On FRIDAY, *cough* at the same time Wampler was re-opening its listeria-outbreak-linked plant here, and the USDA was finalizing a presentation promising War on Listeria - just like the venerable War on E.Coli about three months ago - frustrated USDA inspectors were walking out of the old ConAgra plant in Greeley, CO, forcing the plant to close by their action. What plant was this? Why, the same one that cause the huge, second-biggest-ever recall in July due to, that's right, E.Coli! AFTER the huge recall, the plant had already been cited another 19 TIMES for fecal contamination. As the Denver Post explained in its opening sentence, "The federal government shut down the former ConAgra beef plant in Greeley on Friday after repeatedly finding feces smeared on meat over a period of several months." Don't worry, though, "smear" tastes fine once you cook it.


Really, though, what the hell kind of War is this? Why wasn't the plant closed after its FIRST infraction, post-recall? That's recidivism, isn't it? OK, so they give it another chance to really clean up its act. So why didn't the SECOND citation trigger some kind of stronger action? The THIRD? FOURTH? FIFTH? etc. etc. and etc.! How can anyone take this "agency" seriously?

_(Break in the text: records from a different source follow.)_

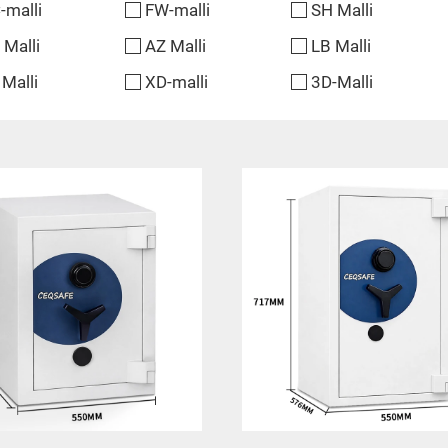
-malli
FW-malli
SH Malli
 Malli
AZ Malli
LB Malli
 Malli
XD-malli
3D-Malli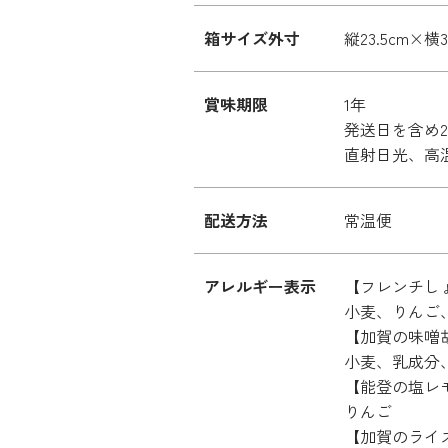
箱サイズ外寸
縦23.5cm×横3
賞味期限
1年
発送日を含め
直射日光、高
配送方法
常温便
アレルギー表示
【フレンチし
小麦、りんご
【加賀の味噌
小麦、乳成分
【能登の塩レ
りんご
【加賀のライ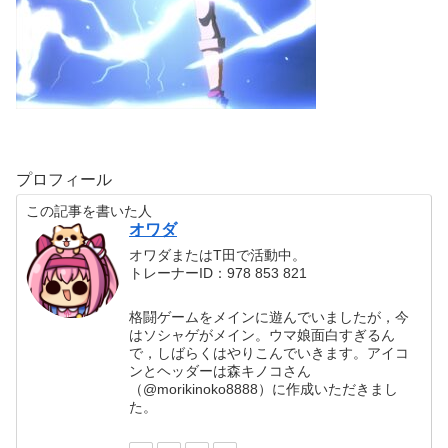
プロフィール
この記事を書いた人
オワダ
オワダまたはT田で活動中。
トレーナーID：978 853 821
格闘ゲームをメインに遊んでいましたが，今
はソシャゲがメイン。ウマ娘面白すぎるん
で，しばらくはやりこんでいきます。アイコ
ンとヘッダーは森キノコさん
（@morikinoko8888）に作成いただきまし
た。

UPDATE: Tuesday morning, the Denver Post reported that the plant is now reopening, and attempted to answer the number question above (though not, alas, the "seriously" question). An interesting fact I overlooked in the original shutdown story is that the whole thing was timed to coincide with a three-day weekend for the company, so it lost almost no production time. As one inspector said, "It just seems too perfectly planned." I guess that's how it is when you have the USDA as your PR agency. At least they can do something right.